Team:Hamburg/Model


Unicorn

Modeling

Goals


When designing our system for E. coli we found that a high ratio between the regulatory output (i.e. STAR and consequently amilGFP) and the simulated endogenous gene (i.e. RFP) was paramount. But the easily interchangeable parameters (i.e. promoter and RBS) for controlling the prevalence of the regulatory output and the endogenous gene could not be used to control this ratio as they were synchronised in our system. The next best tunable parameter was the number of ribozyme-STAR-ribozyme (RSR) constructs. Adding multiples of these constructs downstream of the simulated endogenous gene will have a linear relationship to an increase in the ratio between the regulatory output and the simulated endogenous gene, but an increase in the transcription level of the regulatory output does not guarantee an increase in the activated expression of the reporter protein. To determine whether increasing the number of RSR constructs would also increase the expression level of the reporter protein plasmids with one RSR construct and two RSR constructs were modelled mathematically and compared.

Design


To build our model we developed two reaction networks one for the construct with a single RSR unit (Fig. 1) and one for the construct with two RSR units (Fig. 2).
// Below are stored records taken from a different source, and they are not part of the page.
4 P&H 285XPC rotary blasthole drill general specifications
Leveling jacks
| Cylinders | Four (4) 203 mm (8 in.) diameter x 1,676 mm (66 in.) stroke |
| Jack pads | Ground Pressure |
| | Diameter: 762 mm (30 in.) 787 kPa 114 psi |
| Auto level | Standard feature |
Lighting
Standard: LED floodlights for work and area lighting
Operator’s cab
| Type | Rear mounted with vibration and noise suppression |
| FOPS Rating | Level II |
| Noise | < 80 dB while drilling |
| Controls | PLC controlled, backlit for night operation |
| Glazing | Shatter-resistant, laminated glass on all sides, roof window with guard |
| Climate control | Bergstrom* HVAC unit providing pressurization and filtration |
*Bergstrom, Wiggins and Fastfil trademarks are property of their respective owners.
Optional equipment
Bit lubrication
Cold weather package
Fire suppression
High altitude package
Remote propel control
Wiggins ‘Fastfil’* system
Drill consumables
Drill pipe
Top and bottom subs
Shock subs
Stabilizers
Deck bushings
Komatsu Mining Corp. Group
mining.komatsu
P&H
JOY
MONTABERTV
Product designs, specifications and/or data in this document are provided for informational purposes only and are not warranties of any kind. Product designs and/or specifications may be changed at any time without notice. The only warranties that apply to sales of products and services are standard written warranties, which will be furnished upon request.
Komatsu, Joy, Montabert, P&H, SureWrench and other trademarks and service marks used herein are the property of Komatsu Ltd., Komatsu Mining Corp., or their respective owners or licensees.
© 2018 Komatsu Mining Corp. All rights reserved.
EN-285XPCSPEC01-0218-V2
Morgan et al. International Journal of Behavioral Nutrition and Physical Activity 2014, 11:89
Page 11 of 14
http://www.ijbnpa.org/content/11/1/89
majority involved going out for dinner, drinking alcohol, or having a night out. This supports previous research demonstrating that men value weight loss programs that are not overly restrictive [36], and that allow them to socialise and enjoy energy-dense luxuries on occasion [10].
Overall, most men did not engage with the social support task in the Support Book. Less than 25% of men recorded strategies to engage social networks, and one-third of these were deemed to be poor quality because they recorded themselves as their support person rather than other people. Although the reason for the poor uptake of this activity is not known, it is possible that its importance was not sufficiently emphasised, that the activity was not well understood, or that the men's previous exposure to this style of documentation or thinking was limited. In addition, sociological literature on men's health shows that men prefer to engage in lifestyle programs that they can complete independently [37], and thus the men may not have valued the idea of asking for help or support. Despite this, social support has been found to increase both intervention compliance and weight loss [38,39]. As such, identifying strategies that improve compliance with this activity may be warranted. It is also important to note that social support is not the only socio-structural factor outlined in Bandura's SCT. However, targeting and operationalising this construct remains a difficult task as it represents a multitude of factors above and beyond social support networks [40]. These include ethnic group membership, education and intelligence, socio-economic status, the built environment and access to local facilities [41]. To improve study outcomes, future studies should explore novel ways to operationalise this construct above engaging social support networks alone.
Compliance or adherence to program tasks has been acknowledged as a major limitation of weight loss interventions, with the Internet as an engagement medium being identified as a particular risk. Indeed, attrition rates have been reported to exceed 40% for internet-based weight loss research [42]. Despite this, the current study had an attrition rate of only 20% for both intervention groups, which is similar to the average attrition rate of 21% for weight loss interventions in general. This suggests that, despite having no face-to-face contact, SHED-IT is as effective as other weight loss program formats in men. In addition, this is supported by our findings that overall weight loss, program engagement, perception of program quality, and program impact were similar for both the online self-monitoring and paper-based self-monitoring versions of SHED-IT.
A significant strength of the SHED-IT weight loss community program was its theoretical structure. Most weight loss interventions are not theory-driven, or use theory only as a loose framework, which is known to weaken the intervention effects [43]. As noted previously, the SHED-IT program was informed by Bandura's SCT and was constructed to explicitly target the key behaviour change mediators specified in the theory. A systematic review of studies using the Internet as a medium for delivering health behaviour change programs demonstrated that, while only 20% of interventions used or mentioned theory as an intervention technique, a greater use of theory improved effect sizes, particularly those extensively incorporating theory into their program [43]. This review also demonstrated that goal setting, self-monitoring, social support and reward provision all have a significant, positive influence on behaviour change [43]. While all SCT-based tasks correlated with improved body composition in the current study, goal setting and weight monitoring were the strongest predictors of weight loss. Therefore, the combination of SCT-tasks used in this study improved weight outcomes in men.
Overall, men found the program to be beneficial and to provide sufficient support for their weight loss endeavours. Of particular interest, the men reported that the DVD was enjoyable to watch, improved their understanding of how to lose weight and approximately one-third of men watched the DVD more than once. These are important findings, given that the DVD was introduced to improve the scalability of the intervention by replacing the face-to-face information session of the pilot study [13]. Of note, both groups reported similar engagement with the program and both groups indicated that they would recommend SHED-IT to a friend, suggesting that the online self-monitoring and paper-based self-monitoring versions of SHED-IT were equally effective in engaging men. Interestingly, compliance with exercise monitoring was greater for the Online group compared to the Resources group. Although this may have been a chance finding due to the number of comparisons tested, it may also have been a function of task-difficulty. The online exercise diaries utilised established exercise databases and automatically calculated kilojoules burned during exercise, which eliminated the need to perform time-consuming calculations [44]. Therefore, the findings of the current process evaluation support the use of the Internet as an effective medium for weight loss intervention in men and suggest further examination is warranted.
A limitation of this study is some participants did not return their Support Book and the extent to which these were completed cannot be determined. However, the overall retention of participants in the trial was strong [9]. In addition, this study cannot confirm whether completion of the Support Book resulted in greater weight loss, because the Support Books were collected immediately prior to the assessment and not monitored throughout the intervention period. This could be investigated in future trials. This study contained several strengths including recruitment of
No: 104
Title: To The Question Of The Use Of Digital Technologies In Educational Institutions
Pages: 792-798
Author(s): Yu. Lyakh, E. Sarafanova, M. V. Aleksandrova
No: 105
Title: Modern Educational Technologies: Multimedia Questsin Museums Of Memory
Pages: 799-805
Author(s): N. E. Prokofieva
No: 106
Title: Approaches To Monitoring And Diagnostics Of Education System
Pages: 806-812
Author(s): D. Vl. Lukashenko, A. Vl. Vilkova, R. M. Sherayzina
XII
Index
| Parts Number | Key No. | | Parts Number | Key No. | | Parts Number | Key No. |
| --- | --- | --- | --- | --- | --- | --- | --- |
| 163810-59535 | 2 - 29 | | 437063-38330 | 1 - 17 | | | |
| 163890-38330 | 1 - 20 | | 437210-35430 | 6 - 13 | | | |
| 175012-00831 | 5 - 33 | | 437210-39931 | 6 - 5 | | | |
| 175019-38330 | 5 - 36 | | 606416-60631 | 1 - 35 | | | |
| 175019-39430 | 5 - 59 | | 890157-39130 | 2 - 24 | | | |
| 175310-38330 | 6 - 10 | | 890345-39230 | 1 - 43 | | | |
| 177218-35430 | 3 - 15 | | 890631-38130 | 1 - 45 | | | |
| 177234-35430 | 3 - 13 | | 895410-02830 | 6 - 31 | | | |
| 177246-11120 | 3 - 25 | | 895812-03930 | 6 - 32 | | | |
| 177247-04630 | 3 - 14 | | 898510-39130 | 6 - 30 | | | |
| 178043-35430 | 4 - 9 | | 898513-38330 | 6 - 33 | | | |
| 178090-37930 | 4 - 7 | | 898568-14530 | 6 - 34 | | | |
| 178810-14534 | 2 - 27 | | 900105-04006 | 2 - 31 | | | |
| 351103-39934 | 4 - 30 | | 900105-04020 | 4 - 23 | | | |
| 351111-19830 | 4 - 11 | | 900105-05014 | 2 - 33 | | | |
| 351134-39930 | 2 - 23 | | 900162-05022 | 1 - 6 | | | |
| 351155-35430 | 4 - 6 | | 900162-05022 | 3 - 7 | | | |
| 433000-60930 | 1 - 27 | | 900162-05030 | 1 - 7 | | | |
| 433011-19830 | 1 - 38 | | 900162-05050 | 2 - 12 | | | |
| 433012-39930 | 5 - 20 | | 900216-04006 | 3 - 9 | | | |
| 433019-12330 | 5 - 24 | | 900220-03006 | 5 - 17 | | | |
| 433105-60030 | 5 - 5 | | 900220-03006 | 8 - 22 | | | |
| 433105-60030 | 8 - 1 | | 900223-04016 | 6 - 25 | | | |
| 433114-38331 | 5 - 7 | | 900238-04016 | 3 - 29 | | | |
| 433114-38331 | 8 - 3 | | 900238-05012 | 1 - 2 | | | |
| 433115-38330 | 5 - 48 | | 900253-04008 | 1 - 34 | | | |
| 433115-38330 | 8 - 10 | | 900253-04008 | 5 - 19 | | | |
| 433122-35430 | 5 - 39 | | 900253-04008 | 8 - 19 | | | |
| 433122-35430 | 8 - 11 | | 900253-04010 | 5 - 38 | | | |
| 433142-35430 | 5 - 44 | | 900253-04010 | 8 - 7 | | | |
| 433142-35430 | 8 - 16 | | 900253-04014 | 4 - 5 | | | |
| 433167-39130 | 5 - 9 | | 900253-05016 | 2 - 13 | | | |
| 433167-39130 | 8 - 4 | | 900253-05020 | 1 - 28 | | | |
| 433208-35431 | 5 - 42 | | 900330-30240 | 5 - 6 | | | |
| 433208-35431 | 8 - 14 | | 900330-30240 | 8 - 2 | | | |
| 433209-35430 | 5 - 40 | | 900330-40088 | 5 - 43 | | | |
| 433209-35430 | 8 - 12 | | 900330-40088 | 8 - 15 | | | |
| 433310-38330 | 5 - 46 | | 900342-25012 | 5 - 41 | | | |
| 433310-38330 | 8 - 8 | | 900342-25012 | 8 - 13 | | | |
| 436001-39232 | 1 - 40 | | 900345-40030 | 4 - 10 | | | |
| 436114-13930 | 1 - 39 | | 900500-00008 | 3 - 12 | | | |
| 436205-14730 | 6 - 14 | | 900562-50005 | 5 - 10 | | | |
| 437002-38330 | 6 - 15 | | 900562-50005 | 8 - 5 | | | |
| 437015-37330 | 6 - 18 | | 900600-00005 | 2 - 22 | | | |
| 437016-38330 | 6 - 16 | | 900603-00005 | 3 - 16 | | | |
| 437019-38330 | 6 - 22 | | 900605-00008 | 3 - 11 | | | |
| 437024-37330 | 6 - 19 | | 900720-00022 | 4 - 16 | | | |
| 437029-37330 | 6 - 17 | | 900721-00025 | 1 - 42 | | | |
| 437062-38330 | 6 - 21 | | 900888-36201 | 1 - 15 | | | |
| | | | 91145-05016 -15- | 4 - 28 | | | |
We also made the following assumptions to simplify the model:

A steady-state approximation was used to model the binding/unbinding of STAR to the t500-terminator in the STAR regulatory unit upstream of the amilGFP. Since RNA/RNA interactions happen on a significantly faster timescale than transcription and translation this approximation should not introduce significant errors.

STAR is inactive until both ribozymes of the RSR unit have been cleaved.

Both ribozymes cleave completely, i.e. there are no defective ribozymes.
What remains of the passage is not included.